[Data supplied Boundary: Start]
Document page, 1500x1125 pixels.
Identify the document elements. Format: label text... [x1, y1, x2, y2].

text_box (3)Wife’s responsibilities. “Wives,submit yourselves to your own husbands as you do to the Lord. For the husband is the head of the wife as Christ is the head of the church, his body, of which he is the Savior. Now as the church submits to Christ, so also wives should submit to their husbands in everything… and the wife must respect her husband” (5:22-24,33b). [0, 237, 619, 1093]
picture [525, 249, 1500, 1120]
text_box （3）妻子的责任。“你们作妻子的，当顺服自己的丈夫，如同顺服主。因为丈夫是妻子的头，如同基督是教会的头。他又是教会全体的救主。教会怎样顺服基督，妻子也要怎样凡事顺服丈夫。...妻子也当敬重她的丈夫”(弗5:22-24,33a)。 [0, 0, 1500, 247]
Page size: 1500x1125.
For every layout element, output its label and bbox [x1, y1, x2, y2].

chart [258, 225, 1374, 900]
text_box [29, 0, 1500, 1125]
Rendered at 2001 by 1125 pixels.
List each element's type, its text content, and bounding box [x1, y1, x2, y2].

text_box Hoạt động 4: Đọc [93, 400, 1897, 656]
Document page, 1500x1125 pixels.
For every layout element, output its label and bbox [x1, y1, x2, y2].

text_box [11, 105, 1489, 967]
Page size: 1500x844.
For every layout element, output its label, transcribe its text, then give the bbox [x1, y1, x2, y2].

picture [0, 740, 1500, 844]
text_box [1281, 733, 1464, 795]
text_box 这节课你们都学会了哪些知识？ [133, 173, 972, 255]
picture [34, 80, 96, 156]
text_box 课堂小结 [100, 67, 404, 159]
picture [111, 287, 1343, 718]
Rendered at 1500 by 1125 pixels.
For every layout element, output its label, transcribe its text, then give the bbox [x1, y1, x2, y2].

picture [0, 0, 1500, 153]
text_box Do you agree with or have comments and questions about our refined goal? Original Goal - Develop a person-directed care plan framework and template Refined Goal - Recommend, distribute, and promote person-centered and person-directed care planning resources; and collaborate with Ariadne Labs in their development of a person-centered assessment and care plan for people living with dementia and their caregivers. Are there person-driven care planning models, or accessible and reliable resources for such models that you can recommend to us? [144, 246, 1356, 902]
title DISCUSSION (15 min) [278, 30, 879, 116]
[Data supplied Boundary: End]
Instruction: From the first line to the last, return the data above exactly.

Answer section:
Document page, 1500x1125 pixels.
Identify the document elements. Format: label text... [x1, y1, x2, y2].

text_box (3)Wife’s responsibilities. “Wives,submit yourselves to your own husbands as you do to the Lord. For the husband is the head of the wife as Christ is the head of the church, his body, of which he is the Savior. Now as the church submits to Christ, so also wives should submit to their husbands in everything… and the wife must respect her husband” (5:22-24,33b). [0, 237, 619, 1093]
picture [525, 249, 1500, 1120]
text_box （3）妻子的责任。“你们作妻子的，当顺服自己的丈夫，如同顺服主。因为丈夫是妻子的头，如同基督是教会的头。他又是教会全体的救主。教会怎样顺服基督，妻子也要怎样凡事顺服丈夫。...妻子也当敬重她的丈夫”(弗5:22-24,33a)。 [0, 0, 1500, 247]
Page size: 1500x1125.
For every layout element, output its label and bbox [x1, y1, x2, y2].

chart [258, 225, 1374, 900]
text_box [29, 0, 1500, 1125]
Rendered at 2001 by 1125 pixels.
List each element's type, its text content, and bounding box [x1, y1, x2, y2].

text_box Hoạt động 4: Đọc [93, 400, 1897, 656]
Document page, 1500x1125 pixels.
For every layout element, output its label and bbox [x1, y1, x2, y2].

text_box [11, 105, 1489, 967]
Page size: 1500x844.
For every layout element, output its label, transcribe its text, then give the bbox [x1, y1, x2, y2].

picture [0, 740, 1500, 844]
text_box [1281, 733, 1464, 795]
text_box 这节课你们都学会了哪些知识？ [133, 173, 972, 255]
picture [34, 80, 96, 156]
text_box 课堂小结 [100, 67, 404, 159]
picture [111, 287, 1343, 718]
Rendered at 1500 by 1125 pixels.
For every layout element, output its label, transcribe its text, then give the bbox [x1, y1, x2, y2].

picture [0, 0, 1500, 153]
text_box Do you agree with or have comments and questions about our refined goal? Original Goal - Develop a person-directed care plan framework and template Refined Goal - Recommend, distribute, and promote person-centered and person-directed care planning resources; and collaborate with Ariadne Labs in their development of a person-centered assessment and care plan for people living with dementia and their caregivers. Are there person-driven care planning models, or accessible and reliable resources for such models that you can recommend to us? [144, 246, 1356, 902]
title DISCUSSION (15 min) [278, 30, 879, 116]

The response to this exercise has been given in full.